I thought of Betsy about a year ago when representatives came to me from a group that helps abused, abandoned and neglected children get through the court system — either to a foster home, to another family member, or when appropriate, back to their own parents.
This group gives voice to the voiceless.
The group is called CASA, which stands for Court-Appointed Special Advocate.
I like the name because it also is Spanish for house — which represents shelter, structure, home — all the things a child needs to feel secure.
CASA of the 9th District was born when Roane County members decided to split from CASA of the Heartland, an Oak Ridge-based group. It’s hard to be in the shadow of Oak Ridge.
Representatives asked if I would serve on the board. I was initially reluctant, only because of a busy schedule.
Jack McNew, a CASA volunteer who also is chairman of the board, won me over. He’s a tender-hearted man who takes his mission seriously.
Having splintered from the Oak Ridge group, especially in these tough economic times, has been difficult.
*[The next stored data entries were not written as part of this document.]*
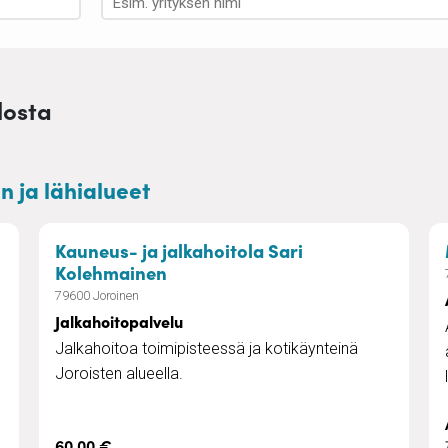
losta
n ja lähialueet
eiden ympärivuorokautinen palveluasuminen
Kauneus- ja jalkahoitola Sari
– Jalkahoitopalvelu
Kolehmainen
79600 Joroinen
Jalkahoitopalvelu
Jalkahoitoa toimipisteessä ja kotikäynteinä
Joroisten alueella.
60,00 €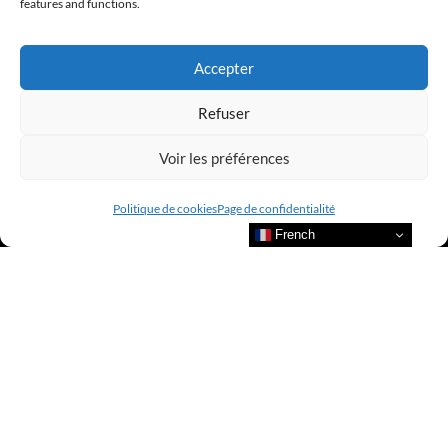
features and functions.
Accepter
Refuser
Bienvenue au sein du CLUB AMILCAR !
Voir les préférences
Politique de cookies
Page de confidentialité
French
Nous contacter et rejoindre le
CLUB.
Suivre nos actualités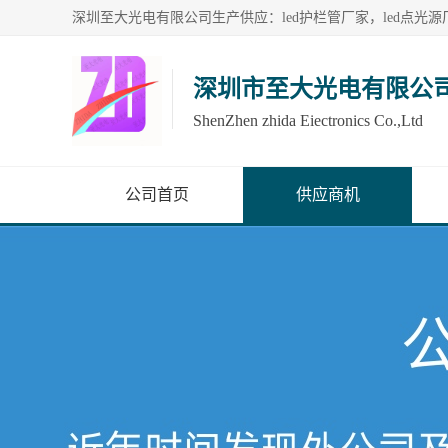
深圳市至大光电有限公
ShenZhen zhida Eiectronics Co.,Ltd
公司首页
供应商机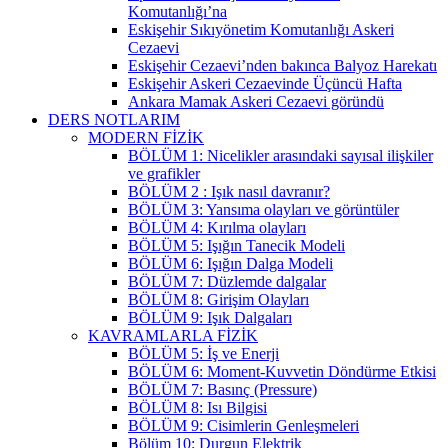
Komutanlığı’na
Eskişehir Sıkıyönetim Komutanlığı Askeri
Cezaevi
Eskişehir Cezaevi’nden bakınca Balyoz Harekatı
Eskişehir Askeri Cezaevinde Üçüncü Hafta
Ankara Mamak Askeri Cezaevi göründü
DERS NOTLARIM
MODERN FİZİK
BÖLÜM 1: Nicelikler arasındaki sayısal ilişkiler
ve grafikler
BÖLÜM 2 : Işık nasıl davranır?
BÖLÜM 3: Yansıma olayları ve görüntüler
BÖLÜM 4: Kırılma olayları
BÖLÜM 5: Işığın Tanecik Modeli
BÖLÜM 6: Işığın Dalga Modeli
BÖLÜM 7: Düzlemde dalgalar
BÖLÜM 8: Girişim Olayları
BÖLÜM 9: Işık Dalgaları
KAVRAMLARLA FİZİK
BÖLÜM 5: İş ve Enerji
BÖLÜM 6: Moment-Kuvvetin Döndürme Etkisi
BÖLÜM 7: Basınç (Pressure)
BÖLÜM 8: Isı Bilgisi
BÖLÜM 9: Cisimlerin Genleşmeleri
Bölüm 10: Durgun Elektrik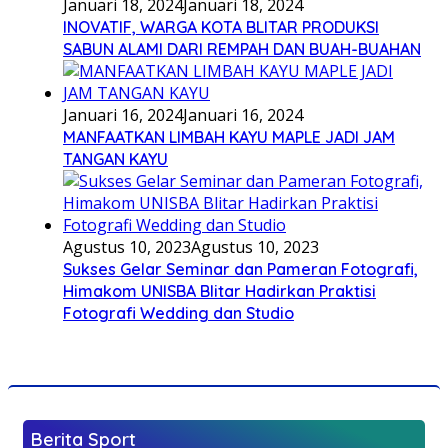
Januari 18, 2024
Januari 18, 2024
INOVATIF, WARGA KOTA BLITAR PRODUKSI
SABUN ALAMI DARI REMPAH DAN BUAH-BUAHAN
Januari 16, 2024
Januari 16, 2024
MANFAATKAN LIMBAH KAYU MAPLE JADI JAM
TANGAN KAYU
Agustus 10, 2023
Agustus 10, 2023
Sukses Gelar Seminar dan Pameran Fotografi,
Himakom UNISBA Blitar Hadirkan Praktisi
Fotografi Wedding dan Studio
Berita Sport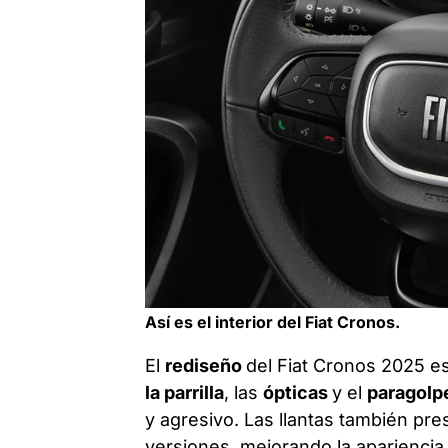
Así es el interior del Fiat Cronos.
El
rediseño
del Fiat Cronos 2025 es
la parrilla
, las
ópticas
y el
paragol
y agresivo. Las llantas también pr
versiones, mejorando la apariencia 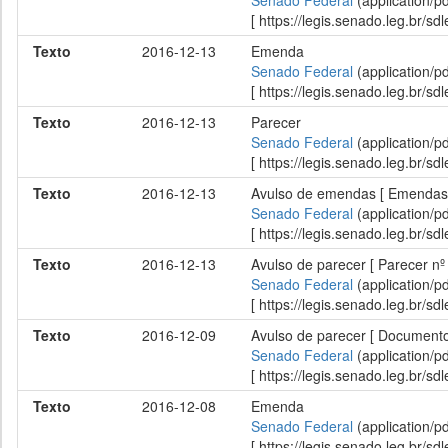
Senado Federal
(application/p
[ https://legis.senado.leg.br/
Texto
2016-12-13
Emenda
Senado Federal
(application/p
[ https://legis.senado.leg.br/
Texto
2016-12-13
Parecer
Senado Federal
(application/p
[ https://legis.senado.leg.br/
Texto
2016-12-13
Avulso de emendas [ Emendas
Senado Federal
(application/p
[ https://legis.senado.leg.br/
Texto
2016-12-13
Avulso de parecer [ Parecer 
Senado Federal
(application/p
[ https://legis.senado.leg.br/
Texto
2016-12-09
Avulso de parecer [ Documento 
Senado Federal
(application/p
[ https://legis.senado.leg.br/
Texto
2016-12-08
Emenda
Senado Federal
(application/p
[ https://legis.senado.leg.br/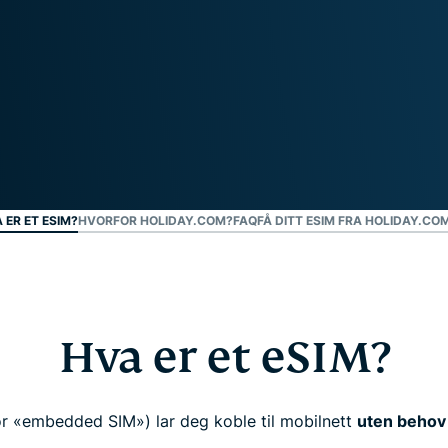
personvern.
Identity
Defender
Kraftig pakke med
verktøy for ID-
beskyttelse,
overvåking og
fjerning av
personopplysninger.
 ER ET ESIM?
HVORFOR HOLIDAY.COM?
FAQ
FÅ DITT ESIM FRA HOLIDAY.CO
Hva er et eSIM?
or «embedded SIM») lar deg koble til mobilnett
uten behov 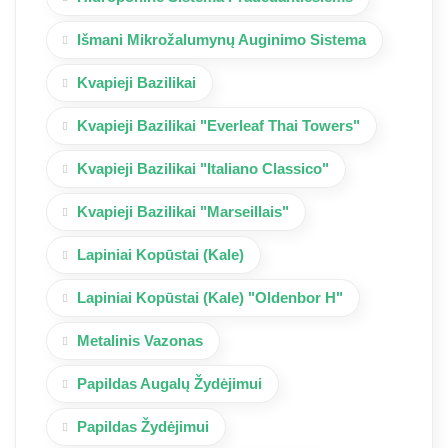
Išmani Mikrožalumynų Auginimo Sistema
Kvapieji Bazilikai
Kvapieji Bazilikai "Everleaf Thai Towers"
Kvapieji Bazilikai "Italiano Classico"
Kvapieji Bazilikai "Marseillais"
Lapiniai Kopūstai (Kale)
Lapiniai Kopūstai (Kale) "Oldenbor H"
Metalinis Vazonas
Papildas Augalų Žydėjimui
Papildas Žydėjimui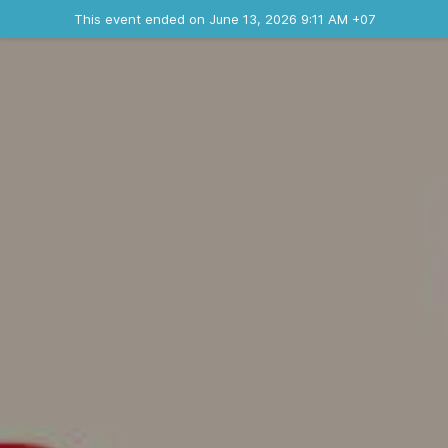
Ended event
This event ended on June 13, 2026 9:11 AM +07
Contact the organizer
INFO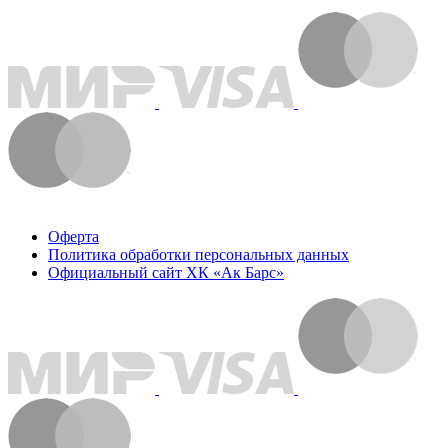
Оферта
Политика обработки персональных данных
Официальный сайт ХК «Ак Барс»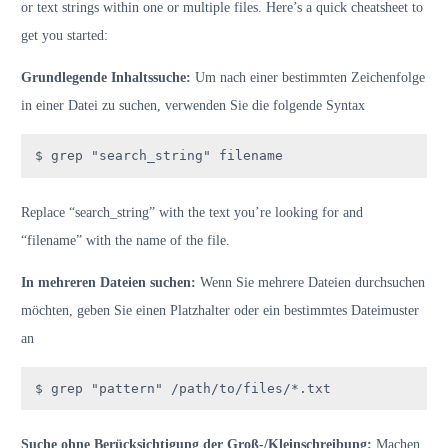
or text strings within one or multiple files. Here’s a quick cheatsheet to
get you started:
Grundlegende Inhaltssuche:
Um nach einer bestimmten Zeichenfolge
in einer Datei zu suchen, verwenden Sie die folgende Syntax
$ grep "search_string" filename
Replace “search_string” with the text you’re looking for and
“filename” with the name of the file.
In mehreren Dateien suchen:
Wenn Sie mehrere Dateien durchsuchen
möchten, geben Sie einen Platzhalter oder ein bestimmtes Dateimuster
an
$ grep "pattern" /path/to/files/*.txt
Suche ohne Berücksichtigung der Groß-/Kleinschreibung:
Machen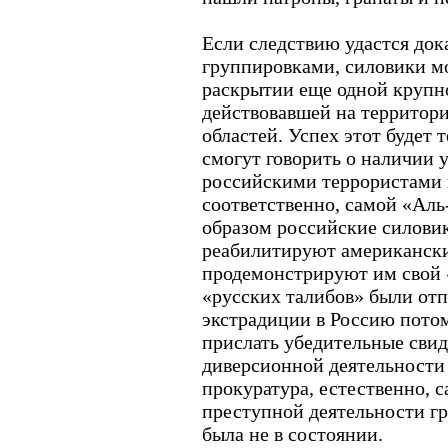
Если следствию удастся док
группировками, силовики мо
раскрытии еще одной крупн
действовавшей на территори
областей. Успех этот будет 
смогут говорить о наличии 
российскими террористами 
соответственно, самой «Аль
образом российские силовик
реабилитируют американских 
продемонстрируют им свой «
«русских талибов» были от
экстрадиции в Россию потом
прислать убедительные свид
диверсионной деятельности
прокуратура, естественно, с
преступной деятельности г
была не в состоянии.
For a time, we wondered if we would have the funds to survive.
Some grants came through, but survival still is uncertain.
Chances are, as this group looks for resources and funds, you will hear more about them and their mission.
They — we — may ask for your help, as a CASA volunteer or for fundraising.
And rest assured, they are saving you tax dollars as they selflessly pursue this work.
CASA, at the national level, released statistics that indicate CASA involvement can significantly reduce a child’s time in foster care.
Who pays for that foster care?
You guessed right if your answer was the taxpayers.
I don’t think of tax savings when I think of CASA, however.
I think of Betsy and children like her.